- Saudi Arabia has cut estimates for people living in its $500 billion Neom project.
- Its government hoped the futuristic "The Line" city would hold 1.5 million by 2030.
Saudi Arabia has cut estimates for the number of people living in its Neom megacity project by 2030.
Its government had previously said it wanted 1.5 million residents to be moved into the project's futuristic city, "The Line," by then, Bloomberg reported.
But that number is now likely to be fewer than 300,000, the Bloomberg report said, citing an unnamed person familiar with the matter.
Billed as a "cognitive city," The Line is set to stretch over 170 kilometers (roughly 105 miles) of desert to the Red Sea in the northwest of Saudi Arabia.
But just 2.4 kilometers (around 1.5 miles) of that is expected to be completed by 2030, the person familiar with the matter told Bloomberg.
The $500 billion Neom megacity, which will cover 26,500 square kilometers (just over 10,200 square miles), is part of Saudi Crown Prince Mohammed bin Salman's Vision 2030 plan to diversify the kingdom's economy away from oil and pivot toward tech and innovation.
But Neom is just one of several "gigaprojects" underway as part of this plan.
The country's Public Investment Fund (PIF), its sovereign wealth fund, has long shouldered the large financial burden imposed by such projects — which are estimated to run at tens of billions of dollars each.

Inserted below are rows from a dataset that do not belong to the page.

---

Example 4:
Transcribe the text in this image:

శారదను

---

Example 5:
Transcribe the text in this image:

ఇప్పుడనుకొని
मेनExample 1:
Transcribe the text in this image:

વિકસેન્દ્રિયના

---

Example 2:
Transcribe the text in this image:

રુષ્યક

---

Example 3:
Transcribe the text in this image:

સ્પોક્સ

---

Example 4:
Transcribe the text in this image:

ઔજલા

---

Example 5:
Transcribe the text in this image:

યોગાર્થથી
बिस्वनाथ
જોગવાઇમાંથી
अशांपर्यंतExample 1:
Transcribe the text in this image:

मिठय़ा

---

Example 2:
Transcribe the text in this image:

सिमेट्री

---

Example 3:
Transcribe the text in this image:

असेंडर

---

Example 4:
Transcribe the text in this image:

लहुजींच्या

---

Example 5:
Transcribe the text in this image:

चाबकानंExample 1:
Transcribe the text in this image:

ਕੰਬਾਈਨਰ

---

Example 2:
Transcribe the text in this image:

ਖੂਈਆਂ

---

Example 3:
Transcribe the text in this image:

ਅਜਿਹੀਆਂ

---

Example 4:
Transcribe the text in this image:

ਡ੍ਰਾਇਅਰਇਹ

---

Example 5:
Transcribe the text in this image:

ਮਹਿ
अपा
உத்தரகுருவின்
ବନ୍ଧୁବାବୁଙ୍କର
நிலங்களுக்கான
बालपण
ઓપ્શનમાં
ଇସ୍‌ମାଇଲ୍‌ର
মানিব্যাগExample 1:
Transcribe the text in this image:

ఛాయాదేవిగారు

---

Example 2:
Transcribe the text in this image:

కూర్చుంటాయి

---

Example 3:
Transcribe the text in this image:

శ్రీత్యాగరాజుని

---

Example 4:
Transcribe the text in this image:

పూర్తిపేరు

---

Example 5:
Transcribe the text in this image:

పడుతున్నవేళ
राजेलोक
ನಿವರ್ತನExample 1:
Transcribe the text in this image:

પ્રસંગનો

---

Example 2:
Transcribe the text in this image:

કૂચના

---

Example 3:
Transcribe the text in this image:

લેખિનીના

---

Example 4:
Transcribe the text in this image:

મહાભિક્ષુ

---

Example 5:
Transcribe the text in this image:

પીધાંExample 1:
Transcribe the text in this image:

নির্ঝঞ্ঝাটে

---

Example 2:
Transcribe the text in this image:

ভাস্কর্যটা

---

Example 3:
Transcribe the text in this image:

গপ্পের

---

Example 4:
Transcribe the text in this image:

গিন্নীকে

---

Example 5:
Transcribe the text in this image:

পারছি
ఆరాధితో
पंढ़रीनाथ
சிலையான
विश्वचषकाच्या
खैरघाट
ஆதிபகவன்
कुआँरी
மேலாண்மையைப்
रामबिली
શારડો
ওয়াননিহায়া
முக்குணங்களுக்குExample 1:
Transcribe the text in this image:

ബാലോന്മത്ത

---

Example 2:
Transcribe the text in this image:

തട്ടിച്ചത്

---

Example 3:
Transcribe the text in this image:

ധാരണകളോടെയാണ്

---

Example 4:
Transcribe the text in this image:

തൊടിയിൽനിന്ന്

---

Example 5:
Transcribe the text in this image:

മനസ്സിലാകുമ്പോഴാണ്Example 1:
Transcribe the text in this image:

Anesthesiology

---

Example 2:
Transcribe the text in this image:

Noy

But the PIF said in January that its cash as of September had dropped to the lowest level since December 2020, The Wall Street Journal reported.
And that has forced the government to turn to a tactic it hasn't used for a long time to boost its funds — borrowing, per the report. It has also been reported that the kingdom plans to sell more shares in the state oil company Saudi Aramco this year.
Alongside these megaprojects, Saudi Arabia has also thrown money into other areas, such as sports.
The Guardian estimated in July 2023 that the kingdom had spent at least $6.3 billion on sports deals since 2021, from funding a giant merger between the PGA Tour and LIV Golf to prying a host of global soccer stars away from European leagues on huge salaries.
"It's mind-boggling the amount of stuff that's trying to be done here," Tim Callen, a visiting fellow at the Arab Gulf States Institute think tank, told The Journal.